» 所给文本
▼
有了权重的映射，我们接下来来看其如何将时间执行时间转换为公平的虚拟时间增量：

/*
 * delta /= w
 */
static inline u64 calc_delta_fair(u64 delta, struct sched_entity *se)
{
    if (unlikely(se->load.weight != NICE_0_LOAD))
        delta = __calc_delta(delta, NICE_0_LOAD, &se->load);
    return delta;
}




/*
 * delta_exec * weight / lw.weight
 *   OR
 * (delta_exec * (weight * lw->inv_weight)) >> WMULT_SHIFT
 *
 * Either weight := NICE_0_LOAD and lw \e sched_prio_to_wmult[], in which case
 * we're guaranteed shift stays positive because inv_weight is guaranteed to
 * fit 32 bits, and NICE_0_LOAD gives another 10 bits; therefore shift >= 22.
 *
 * Or, weight =< lw.weight (because lw.weight is the runqueue weight), thus
 * weight/lw.weight <= 1, and therefore our shift will also be positive.
 */
/*
计算方式：
1. 直接除法：delta_exec * weight / lw.weight
2. 定点数优化：(delta_exec * (weight * lw->inv_weight)) >> WMULT_SHIFT
使用 inv_weight（Inverse (2^32/x) values of the sched_prio_to_weight[] array, precalculated.）将除法转换为乘法，提高计算效率
WMULT_SHIFT 是固定位移量（通常为 32），用于定点数精度调整
多次检测防止溢出
*/
 static u64 __calc_delta(u64 delta_exec, unsigned long weight, struct load_weight *lw)
{
    u64 fact = scale_load_down(weight);
    int shift = WMULT_SHIFT;
    __update_inv_weight(lw);
    if (unlikely(fact >> 32)) {
        while (fact >> 32) {
            fact >>= 1;
            shift--;
        }
    }
    fact = mul_u32_u32(fact, lw->inv_weight);
    while (fact >> 32) {
        fact >>= 1;
        shift--;
    }
    return mul_u64_u32_shr(delta_exec, fact, shift);
}

知道了虚拟运行时间增量的计算方式，我们来看权重的初始化（fork调用）：

static void set_load_weight(struct task_struct *p, bool update_load)
{
    int prio = p->static_prio - MAX_RT_PRIO;
    struct load_weight *load = &p->se.load;
    /*
     * SCHED_IDLE tasks get minimal weight:
     */
    if (task_has_idle_policy(p)) {
        load->weight = scale_load(WEIGHT_IDLEPRIO);
        load->inv_weight = WMULT_IDLEPRIO;
        return;
    }
    /*
     * SCHED_OTHER tasks have to update their load when changing their
     * weight
     */
    if (update_load && p->sched_class == &fair_sched_class) {
        reweight_task(p, prio);
    } else {
        load->weight = scale_load(sched_prio_to_weight[prio]);
        load->inv_weight = sched_prio_to_wmult[prio];
    }
}

接下来来看其如何调度，本质上就是通过红黑树来选择vruntime最小的任务，其中有很多性能优化点（利用缓存局部性将下一个任务移动到链表头；增量更新信息，避免全量扫描等），下面只看核心流程代码：

struct task_struct *
pick_next_task_fair(struct rq *rq, struct task_struct *prev, struct rq_flags *rf)
▲
数据集节选:
▼
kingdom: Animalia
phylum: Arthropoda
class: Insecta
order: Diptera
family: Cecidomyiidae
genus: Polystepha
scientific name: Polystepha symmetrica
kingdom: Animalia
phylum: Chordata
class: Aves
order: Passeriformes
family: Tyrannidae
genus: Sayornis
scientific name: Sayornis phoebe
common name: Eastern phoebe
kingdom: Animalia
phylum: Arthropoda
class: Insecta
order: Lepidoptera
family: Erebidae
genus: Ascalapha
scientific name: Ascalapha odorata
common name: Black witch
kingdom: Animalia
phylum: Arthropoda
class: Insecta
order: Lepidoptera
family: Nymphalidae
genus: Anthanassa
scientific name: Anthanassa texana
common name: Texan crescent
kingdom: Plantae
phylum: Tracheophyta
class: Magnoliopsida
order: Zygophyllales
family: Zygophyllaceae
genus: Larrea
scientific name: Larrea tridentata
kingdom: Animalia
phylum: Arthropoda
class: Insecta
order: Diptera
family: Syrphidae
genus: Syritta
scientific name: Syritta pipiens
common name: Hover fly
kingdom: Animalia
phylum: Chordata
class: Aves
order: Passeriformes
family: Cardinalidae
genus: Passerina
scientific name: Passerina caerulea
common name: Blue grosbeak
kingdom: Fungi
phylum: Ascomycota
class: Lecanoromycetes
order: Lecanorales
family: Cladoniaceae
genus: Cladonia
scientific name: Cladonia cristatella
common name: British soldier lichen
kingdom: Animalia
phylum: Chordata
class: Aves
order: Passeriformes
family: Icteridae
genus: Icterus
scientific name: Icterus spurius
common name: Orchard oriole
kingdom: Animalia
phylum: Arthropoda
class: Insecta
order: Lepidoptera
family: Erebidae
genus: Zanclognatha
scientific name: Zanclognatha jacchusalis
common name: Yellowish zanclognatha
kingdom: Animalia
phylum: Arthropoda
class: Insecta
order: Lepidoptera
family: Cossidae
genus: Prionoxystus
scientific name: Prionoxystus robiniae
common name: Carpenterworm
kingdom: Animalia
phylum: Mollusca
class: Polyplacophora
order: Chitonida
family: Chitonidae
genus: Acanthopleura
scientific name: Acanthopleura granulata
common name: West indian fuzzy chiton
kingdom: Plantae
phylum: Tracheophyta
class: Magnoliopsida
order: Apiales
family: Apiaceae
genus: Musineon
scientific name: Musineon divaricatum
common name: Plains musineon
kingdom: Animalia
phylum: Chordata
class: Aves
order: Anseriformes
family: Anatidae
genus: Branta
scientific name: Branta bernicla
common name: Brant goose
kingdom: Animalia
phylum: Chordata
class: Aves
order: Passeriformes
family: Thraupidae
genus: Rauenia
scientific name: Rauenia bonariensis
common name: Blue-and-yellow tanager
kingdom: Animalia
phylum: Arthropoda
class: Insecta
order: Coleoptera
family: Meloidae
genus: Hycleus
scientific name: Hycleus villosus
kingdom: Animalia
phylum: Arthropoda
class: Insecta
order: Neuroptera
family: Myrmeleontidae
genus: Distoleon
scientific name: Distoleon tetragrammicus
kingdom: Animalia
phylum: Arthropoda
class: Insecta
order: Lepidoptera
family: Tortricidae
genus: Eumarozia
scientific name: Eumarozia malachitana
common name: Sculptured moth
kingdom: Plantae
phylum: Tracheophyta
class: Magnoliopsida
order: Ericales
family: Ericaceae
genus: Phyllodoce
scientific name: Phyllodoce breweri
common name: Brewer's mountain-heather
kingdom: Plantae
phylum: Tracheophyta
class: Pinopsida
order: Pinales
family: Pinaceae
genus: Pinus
▲
» 任务说明
讲公平调度与 vruntime 计算的那段文本停在 pick_next_task_fair 的函数声明处，你能从那里接着续写吗？ 这些行是单独的材料，与文本无关。

» 回答如下
{
    ...
    //任务选择与更新（红黑树处理）
    se = pick_next_entity(cfs_rq, curr);
    set_next_entity(cfs_rq, se);
    ...
    //组调度的多级处理
    se = pick_next_entity(cfs_rq, curr);
    cfs_rq = group_cfs_rq(se);
    ...
    //负载均衡，拉取别的cpu任务
    new_tasks = newidle_balance(rq, rf);
 }

最后来看一下调度时机，分为主动调度和抢占式的调度。

1）主动调度：也就是进程调用sleep或者yield等主动放弃cpu。

/**
 * sys_sched_yield - yield the current processor to other threads.
 *
 * This function yields the current CPU to other tasks. If there are no
 * other threads running on this CPU then this function will return.
 *
 * Return: 0.
 */
static void do_sched_yield(void)
{
    struct rq_flags rf;
    struct rq *rq;
    rq = this_rq_lock_irq(&rf);
    schedstat_inc(rq->yld_count);
    current->sched_class->yield_task(rq);
    /*
     * Since we are going to call schedule() anyway, there's
     * no need to preempt or enable interrupts:
     */
    preempt_disable();
    rq_unlock(rq, &rf);
    sched_preempt_enable_no_resched();
    schedule();
}

2）抢占式调度：如时钟中断触发调度。

// kernel/time/tick-common.c
void tick_handle_periodic(struct clock_event_device *dev) {
    ...
    update_process_times(user_mode(get_irq_regs()));  // 更新进程时间
    ...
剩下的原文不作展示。